A random sample of 3 observations was obtained from this population. Consider the following estimators of $B$ :
$\hat{B}_1 = (Y_1 + Y_2 + Y_3)/3$ and $\hat{B}_2 = Y_1/6 + Y_2/3 + Y_3/2$. Is $\hat{B}_1$ an unbiased estimator of $B$? What about $\hat{B}_2$?
and the answer to that is: \begin{align*} E(\hat{B}_1)&=E((Y_1/3)+(Y_2/3)+(Y_3/3)\\ &= (1/3)E(Y_1)+(1/3)E(Y_2)+(1/3)E(Y_3)\\ &= (1/3)B + (1/3)B+ (1/3)B = B \end{align*} Thus, $\hat{B}_1$ is an unbiased estimator.
my question then is, what sort of property is applying here? I am not getting anything of what is being done ...if they gave me a let's say coeficient, and then a sample I could run the OLS on the sample getting the coeficient and then compare them both...but what the hell..whats going on here??
Suppose that we are sampling from a population, say of people.

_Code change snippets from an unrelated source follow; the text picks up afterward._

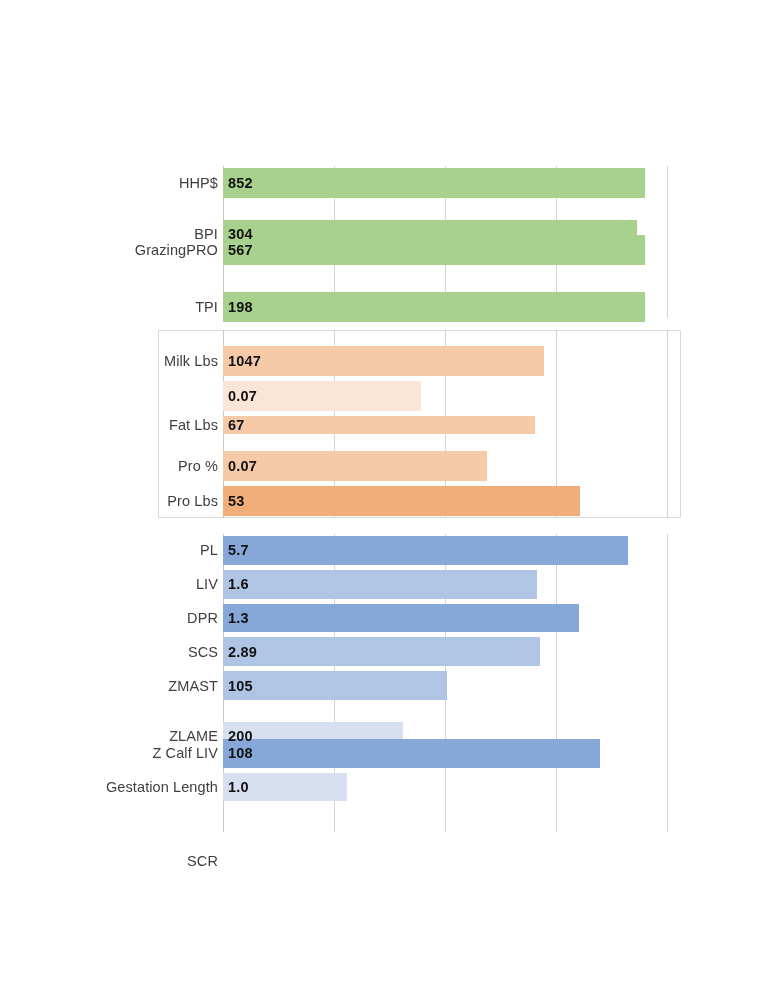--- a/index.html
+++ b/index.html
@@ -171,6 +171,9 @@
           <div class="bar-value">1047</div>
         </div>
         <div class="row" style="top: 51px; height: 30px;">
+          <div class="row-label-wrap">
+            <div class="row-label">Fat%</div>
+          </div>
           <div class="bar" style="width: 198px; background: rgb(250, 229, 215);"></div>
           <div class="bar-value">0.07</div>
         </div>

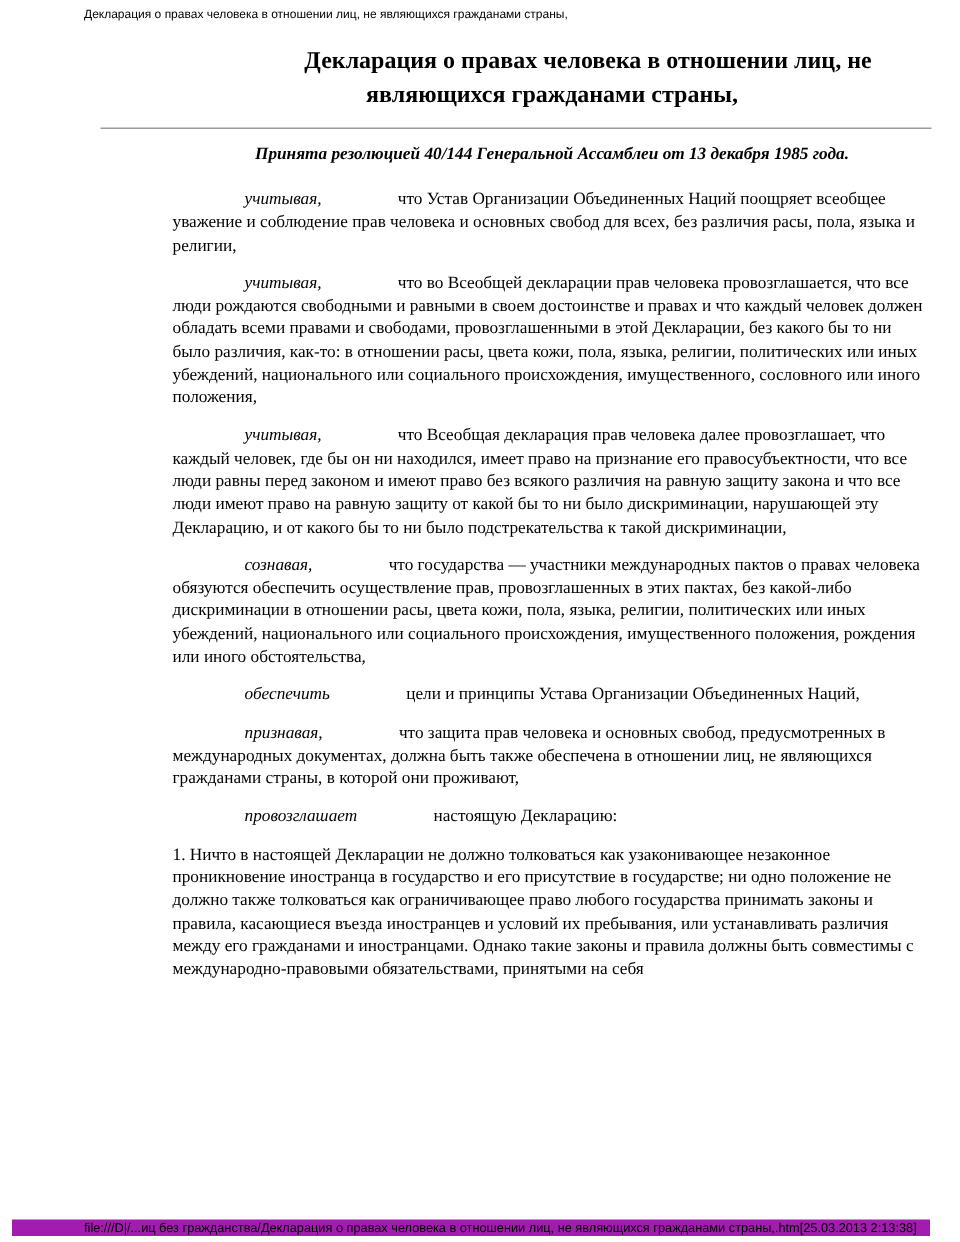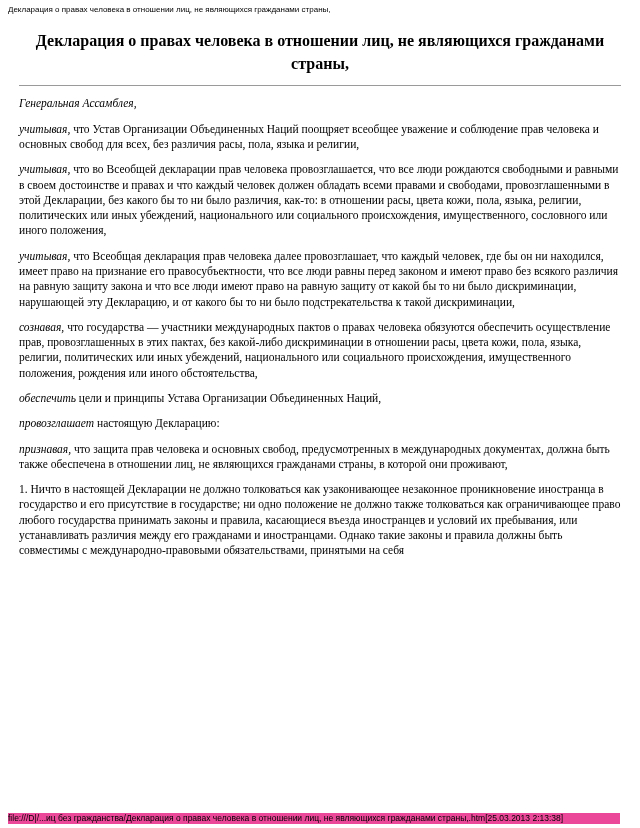--- a/index.html
+++ b/index.html
@@ -2,7 +2,7 @@
 <html lang="ru"><head>
 <meta charset="utf-8">
 <style>
-  * { box-sizing: border-box; }
+  * { box-sizing: border-box; padding-left: 48px; }
   html, body { margin: 0; padding: 0; background: #e8e8e8; }
   .page {
     position: relative;

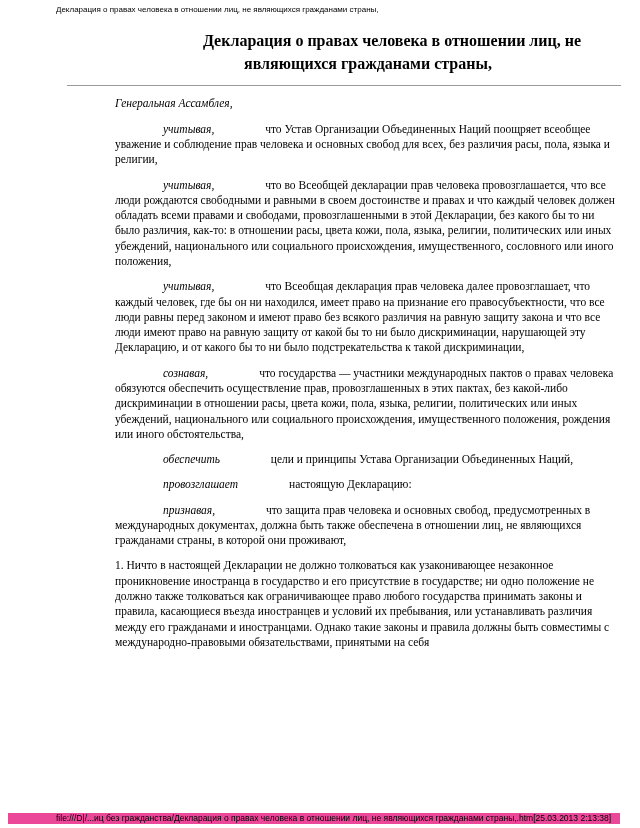--- a/index.html
+++ b/index.html
@@ -95,6 +95,7 @@
 
     <hr class="divider">
 
+    <p class="resolution">Принята резолюцией 40/144 Генеральной Ассамблеи от 13 декабря 1985 года.</p>
 
     <p class="body-par salutation">Генеральная Ассамблея,</p>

For each person in our sample, we measure some feature of interest, say blood cholesterol level. We are interested in estimating the mean population blood cholesterol level. Denote that mean population level by $\beta$. The purpose of our experiment is to estimate $\beta$.
Suppose we do the sampling $3$ times (that's a very small sample). Let random variables $Y_1, Y_2,Y_3$ be the results, that is, the blood cholesterol levels of the $3$ people.
Each act of sampling can be used to find information about the value of the population mean $\beta$.
An estimator for $\beta$ is a random variable, based on sampling, designed to estimate some particular parameter, in this case $\beta$.
There are many ways one can imagine "combining" the random variables $Y_1,Y_2,Y_3$ to estimate $\beta$. For example, one could use $\sqrt[3]{Y_1Y_2Y_3}$, or many other things, reasonable or not.
The question asks about two specific estimators, both of the shape $a_1Y_1+a_2Y_2+a_3Y_3$, where the $a_i$ are constants.
The fundamental fact to be used is the linearity of expectation. In our general situation, this says $$E(a_1Y_1+a_2Y_2+a_3Y_3)=a_1E(Y_1)+a_2E(Y_2)+a_3E(Y_3).$$
The estimator $B_1$: We have $a_i=\frac{1}{3}$ for all $i$. Recall that $E(Y_i)=\beta$. So by the linearity of expectation, we have $$E(B_1)=E\left(\frac{1}{3}Y_1+\frac{1}{3}Y_2+\frac{1}{3}Y_3\right)=\frac{1}{3}\beta+\frac{1}{3}\beta+\frac{1}{3}\beta=\beta.$$ Thus if we use $B_1$ to estimate $\gamma$, on average we will get the right value. Thus $B_1$ is an unbiased estimator of $\beta$.
The estimator $B_2$: This is very similar to $B_1$, with $a_1=\frac{1}{6}$, $a_2=\frac{1}{3}$, and $a_3=\frac{1}{2}$. By the linearity of expectation, we have $E(B_2)=\frac{1}{6}\beta+\frac{1}{3}\beta+\frac{1}{2}\beta=\beta$.
Thus $B_2$ is also an unbiased estimator of $\beta$.
What the two random variables $B_1$ and $B_2$ have in common is that the "weights" $a_1,a_2,a_3$ in each case have sum equal to $1$. In any such case we will have $E(a_1Y_1+a_2Y_2)=a_1\beta+a_2\beta+a_3\beta=(a_1+a_2+a_3)\beta=\beta$.
By the way, $B_1$ and $B_2$, though both unbiased, are not equally good as estimators. It turns out that $B_1$ has lower variance than $B_2$, and when we are comparing unbiased estimators, lower variance is good.